Wednesday 23 October 2019

Shanks v Unilever: Supremes identify outstanding benefit

The provisions of the Patents Act 1977 on compensation of employees for certain inventions (principally s.40) have no doubt been a disappointment to their proponents. The Trade Union Congress was influential in getting them included in the Act, and my friend Lord Lloyd of Kilgerran took a leading role in piloting them through Parliament, but they hardly ever deliver for the employee-inventor (Kelly and Chiu v GE Healthcare [2009] EWHC 181 (Pat) being the single swallow that could not make a summer). The problem is that the invention has to be of outstanding benefit to the employer, and the bigger the employer the harder it is to make that sort of impression on its business.

Shanks v Unilever [2017] EWCA Civ 2 was perhaps the paradigm case of an employee's invention not being of outstanding benefit to his employer because the company was too big to pay. £24 million is  not a lot to Unilever. Although the Court of Appeal recognised that the Hearing Officer who made the initial determination had to take many factors into account, it also recognised that the size of the employer eclipsed the others. "Too big to pay" is not the general rule, but it comes close. Or did, until today.

That case has now given us Shanks v Unilever Plc & Ors [2019] UKSC 45 (23 October 2019) in which Lord Kitchin (with whom the other Supremes, unsurprisingly given his background in IP law, agreed) warned that tribunals “should be very cautious before accepting a submission that a patent has not been of outstanding benefit to an employer simply because it has had no significant impact on its overall profitability or the value of all of its sales”.

A benefit, to be outstanding, has to stand out (the sort of statement of the obvious that judicial decisions are required from time to time to make). The consequence of this is perhaps rather less obvious: to stand out, the thing being considered has to be compared against something else. And what is the something else against which it has to be compared - the multinational ice-cream-to-deodorants behemoth, or Unilever UK Central Resources Ltd which actually employed him? The answer turns out to be a pragmatic one - although Professor Shanks OBE FRS FREng (as the judgment calls him) worked for a small cog in the Unilever machine, it was right to consider the benefit to Unilever rather than strictly to his employer. The Act contains what are designed to work as anti-avoidance provisions, so the employer cannot licence the patent at a peppercorn royalty so as to avoid liability for compensation, and this approach seems consistent with this.

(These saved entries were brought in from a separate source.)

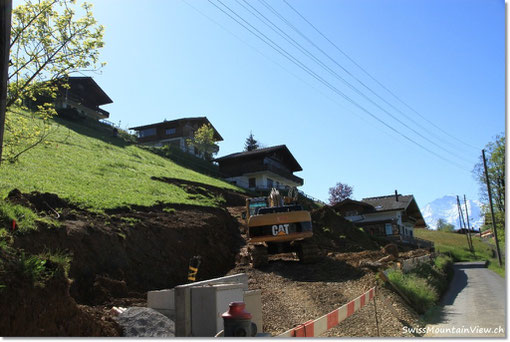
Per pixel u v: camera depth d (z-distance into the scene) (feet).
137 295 41.83
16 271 22.08
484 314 41.83
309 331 18.42
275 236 59.21
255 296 28.02
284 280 51.16
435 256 106.22
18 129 39.32
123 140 158.92
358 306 25.95
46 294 22.72
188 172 140.67
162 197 79.00
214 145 208.13
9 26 23.20
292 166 229.25
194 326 24.45
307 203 171.01
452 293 63.62
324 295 42.91
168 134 217.97
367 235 132.57
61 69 38.52
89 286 39.01
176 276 52.21
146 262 49.57
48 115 40.83
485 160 136.67
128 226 52.60
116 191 71.61
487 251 208.44
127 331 26.91
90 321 24.98
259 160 194.80
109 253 44.91
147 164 124.16
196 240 62.54
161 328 27.43
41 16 36.76
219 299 24.39
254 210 69.82
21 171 63.82
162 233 56.80
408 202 194.49
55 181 64.08
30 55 37.35
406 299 43.01
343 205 194.90
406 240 178.29
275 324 33.45
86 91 199.93
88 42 38.19
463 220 280.10
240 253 69.62
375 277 47.88
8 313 20.24
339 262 60.70
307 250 60.34
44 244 37.73
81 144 113.91
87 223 46.85
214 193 116.37
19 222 37.70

The decision also confirms that the outstandingness (my word) of the benefit must be assessed before tax, and that the employee should be compensated for what his Lordship rather nicely called the affect of time on the value of money. The application had been made in 2006, and only came before a hearing officer in 2012 since when it has taken a further seven years to get to this stage, which was not something for which the court thought blame should be laid at the Professor's door.

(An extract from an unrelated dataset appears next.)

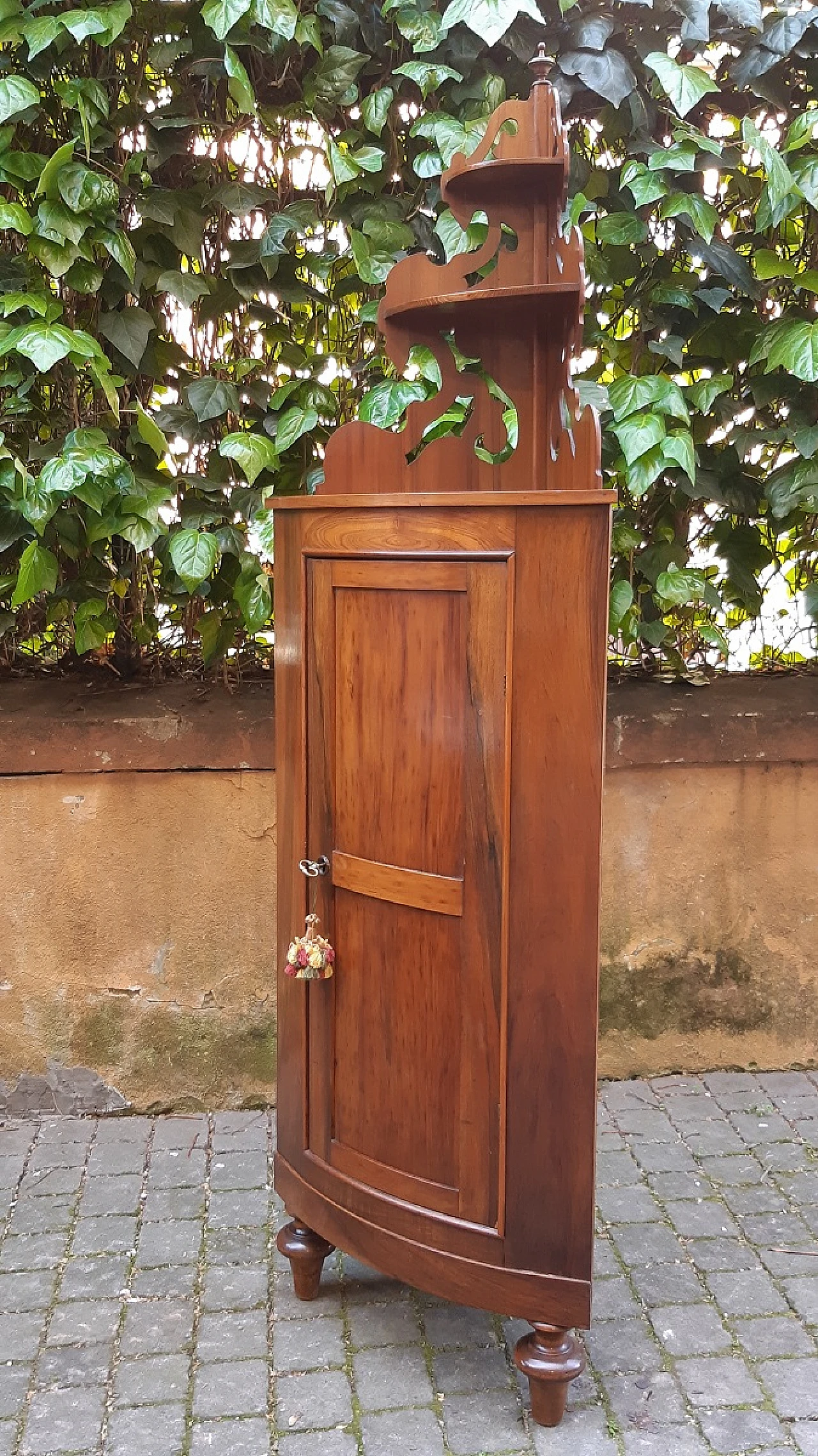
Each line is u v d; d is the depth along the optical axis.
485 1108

So Prof Shanks's invention was of outstanding benefit to his employer, and he was entitled to a fair share of that benefit. The lower instances had done the heavy lifting on the calculations, which I guess are not for the Supremes to interfere with except to say that Arnold J had been wrong to reduce the Hearing Officer's 5 per cent to 3 on the interesting basis that Unilever were able to drive a harder bargain than others in licensing transactions on account of their very deep pockets which meant that they would be able to protect their patents vigorously. The percentage was applied to the £24 million that the Hearing Officer had identified as the benefit, and the Professor receives a nice £2 million in recognition of the significance of his invention.